(Beginning of Data for processing)

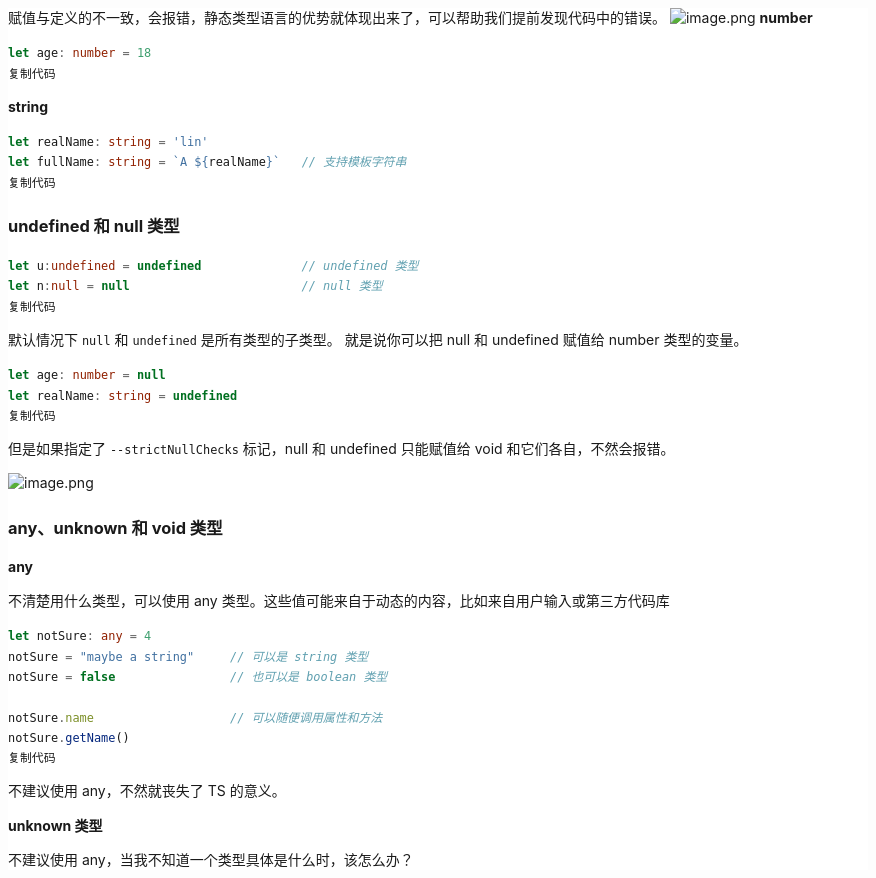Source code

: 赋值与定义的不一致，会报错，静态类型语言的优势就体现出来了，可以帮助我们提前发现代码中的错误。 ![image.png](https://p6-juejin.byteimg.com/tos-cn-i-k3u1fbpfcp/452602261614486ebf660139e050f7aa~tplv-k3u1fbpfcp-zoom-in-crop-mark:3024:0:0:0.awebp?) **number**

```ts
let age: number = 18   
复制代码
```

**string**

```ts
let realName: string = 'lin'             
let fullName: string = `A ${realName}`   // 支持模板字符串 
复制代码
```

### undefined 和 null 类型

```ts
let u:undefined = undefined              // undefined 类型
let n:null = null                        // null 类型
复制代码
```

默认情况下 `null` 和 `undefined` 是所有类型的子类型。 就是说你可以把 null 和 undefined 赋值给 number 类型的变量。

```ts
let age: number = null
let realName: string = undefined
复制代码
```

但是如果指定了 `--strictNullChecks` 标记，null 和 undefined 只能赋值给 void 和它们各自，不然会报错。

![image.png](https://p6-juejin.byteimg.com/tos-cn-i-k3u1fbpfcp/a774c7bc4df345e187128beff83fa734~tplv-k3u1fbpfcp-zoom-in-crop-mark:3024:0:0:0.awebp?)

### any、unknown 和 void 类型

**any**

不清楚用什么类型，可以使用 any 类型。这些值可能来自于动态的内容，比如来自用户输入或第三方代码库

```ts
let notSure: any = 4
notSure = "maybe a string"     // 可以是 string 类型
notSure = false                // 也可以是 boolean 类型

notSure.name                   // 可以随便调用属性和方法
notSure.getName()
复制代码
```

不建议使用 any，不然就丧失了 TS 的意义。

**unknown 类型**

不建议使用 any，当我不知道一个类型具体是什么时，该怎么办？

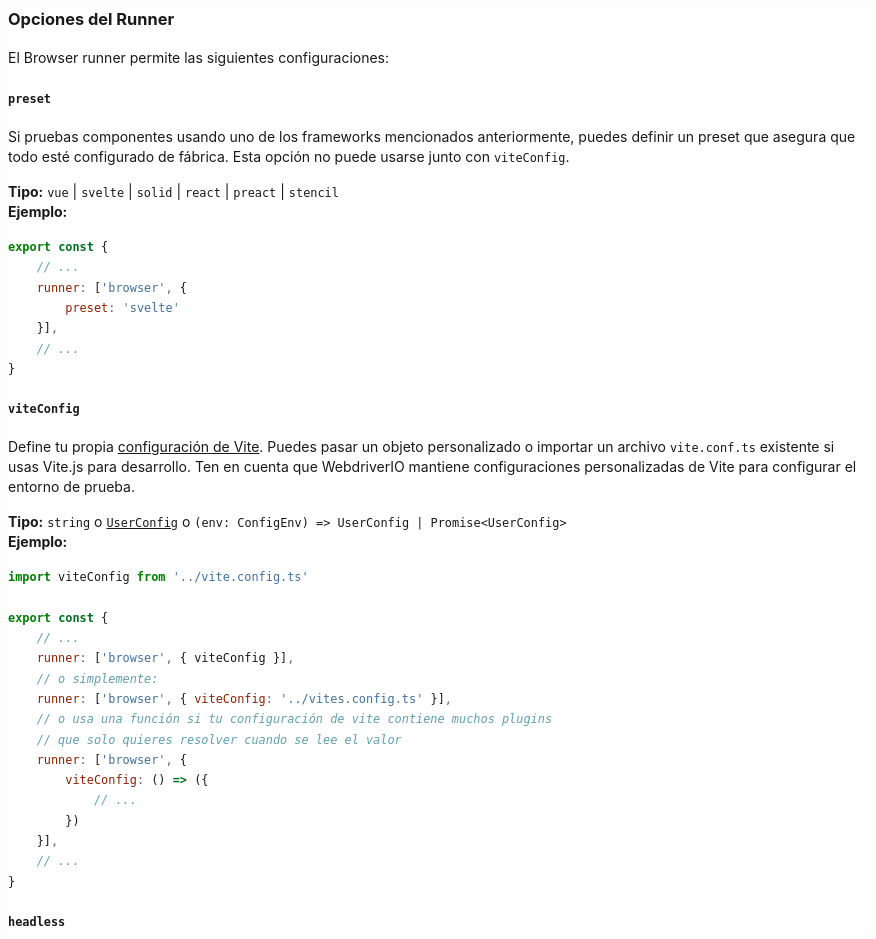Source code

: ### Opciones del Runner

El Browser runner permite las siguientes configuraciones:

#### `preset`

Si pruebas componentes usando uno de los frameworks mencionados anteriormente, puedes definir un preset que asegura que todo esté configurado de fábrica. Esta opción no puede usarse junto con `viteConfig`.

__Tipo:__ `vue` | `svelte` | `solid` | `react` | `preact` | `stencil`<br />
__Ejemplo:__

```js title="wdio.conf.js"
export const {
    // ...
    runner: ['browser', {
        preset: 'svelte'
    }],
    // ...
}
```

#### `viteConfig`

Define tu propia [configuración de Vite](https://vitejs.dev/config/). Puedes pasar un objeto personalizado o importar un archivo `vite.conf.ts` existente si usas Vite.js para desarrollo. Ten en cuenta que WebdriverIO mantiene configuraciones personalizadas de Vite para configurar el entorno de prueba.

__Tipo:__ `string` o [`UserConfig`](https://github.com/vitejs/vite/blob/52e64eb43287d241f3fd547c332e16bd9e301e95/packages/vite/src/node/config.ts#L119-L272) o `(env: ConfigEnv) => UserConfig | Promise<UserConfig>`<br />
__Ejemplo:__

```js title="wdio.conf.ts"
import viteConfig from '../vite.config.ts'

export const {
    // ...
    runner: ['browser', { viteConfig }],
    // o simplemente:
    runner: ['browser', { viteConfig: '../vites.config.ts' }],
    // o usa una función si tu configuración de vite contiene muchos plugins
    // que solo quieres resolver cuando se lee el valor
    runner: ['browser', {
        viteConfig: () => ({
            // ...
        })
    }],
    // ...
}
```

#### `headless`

(End of Data for processing)

Exclude the pictures. Write out the remaining data exactly.

Source code

: 赋值与定义的不一致，会报错，静态类型语言的优势就体现出来了，可以帮助我们提前发现代码中的错误。 ![image.png](https://p6-juejin.byteimg.com/tos-cn-i-k3u1fbpfcp/452602261614486ebf660139e050f7aa~tplv-k3u1fbpfcp-zoom-in-crop-mark:3024:0:0:0.awebp?) **number**

```ts
let age: number = 18   
复制代码
```

**string**

```ts
let realName: string = 'lin'             
let fullName: string = `A ${realName}`   // 支持模板字符串 
复制代码
```

### undefined 和 null 类型

```ts
let u:undefined = undefined              // undefined 类型
let n:null = null                        // null 类型
复制代码
```

默认情况下 `null` 和 `undefined` 是所有类型的子类型。 就是说你可以把 null 和 undefined 赋值给 number 类型的变量。

```ts
let age: number = null
let realName: string = undefined
复制代码
```

但是如果指定了 `--strictNullChecks` 标记，null 和 undefined 只能赋值给 void 和它们各自，不然会报错。

![image.png](https://p6-juejin.byteimg.com/tos-cn-i-k3u1fbpfcp/a774c7bc4df345e187128beff83fa734~tplv-k3u1fbpfcp-zoom-in-crop-mark:3024:0:0:0.awebp?)

### any、unknown 和 void 类型

**any**

不清楚用什么类型，可以使用 any 类型。这些值可能来自于动态的内容，比如来自用户输入或第三方代码库

```ts
let notSure: any = 4
notSure = "maybe a string"     // 可以是 string 类型
notSure = false                // 也可以是 boolean 类型

notSure.name                   // 可以随便调用属性和方法
notSure.getName()
复制代码
```

不建议使用 any，不然就丧失了 TS 的意义。

**unknown 类型**

不建议使用 any，当我不知道一个类型具体是什么时，该怎么办？

Source code

: ### Opciones del Runner

El Browser runner permite las siguientes configuraciones:

#### `preset`

Si pruebas componentes usando uno de los frameworks mencionados anteriormente, puedes definir un preset que asegura que todo esté configurado de fábrica. Esta opción no puede usarse junto con `viteConfig`.

__Tipo:__ `vue` | `svelte` | `solid` | `react` | `preact` | `stencil`<br />
__Ejemplo:__

```js title="wdio.conf.js"
export const {
    // ...
    runner: ['browser', {
        preset: 'svelte'
    }],
    // ...
}
```

#### `viteConfig`

Define tu propia [configuración de Vite](https://vitejs.dev/config/). Puedes pasar un objeto personalizado o importar un archivo `vite.conf.ts` existente si usas Vite.js para desarrollo. Ten en cuenta que WebdriverIO mantiene configuraciones personalizadas de Vite para configurar el entorno de prueba.

__Tipo:__ `string` o [`UserConfig`](https://github.com/vitejs/vite/blob/52e64eb43287d241f3fd547c332e16bd9e301e95/packages/vite/src/node/config.ts#L119-L272) o `(env: ConfigEnv) => UserConfig | Promise<UserConfig>`<br />
__Ejemplo:__

```js title="wdio.conf.ts"
import viteConfig from '../vite.config.ts'

export const {
    // ...
    runner: ['browser', { viteConfig }],
    // o simplemente:
    runner: ['browser', { viteConfig: '../vites.config.ts' }],
    // o usa una función si tu configuración de vite contiene muchos plugins
    // que solo quieres resolver cuando se lee el valor
    runner: ['browser', {
        viteConfig: () => ({
            // ...
        })
    }],
    // ...
}
```

#### `headless`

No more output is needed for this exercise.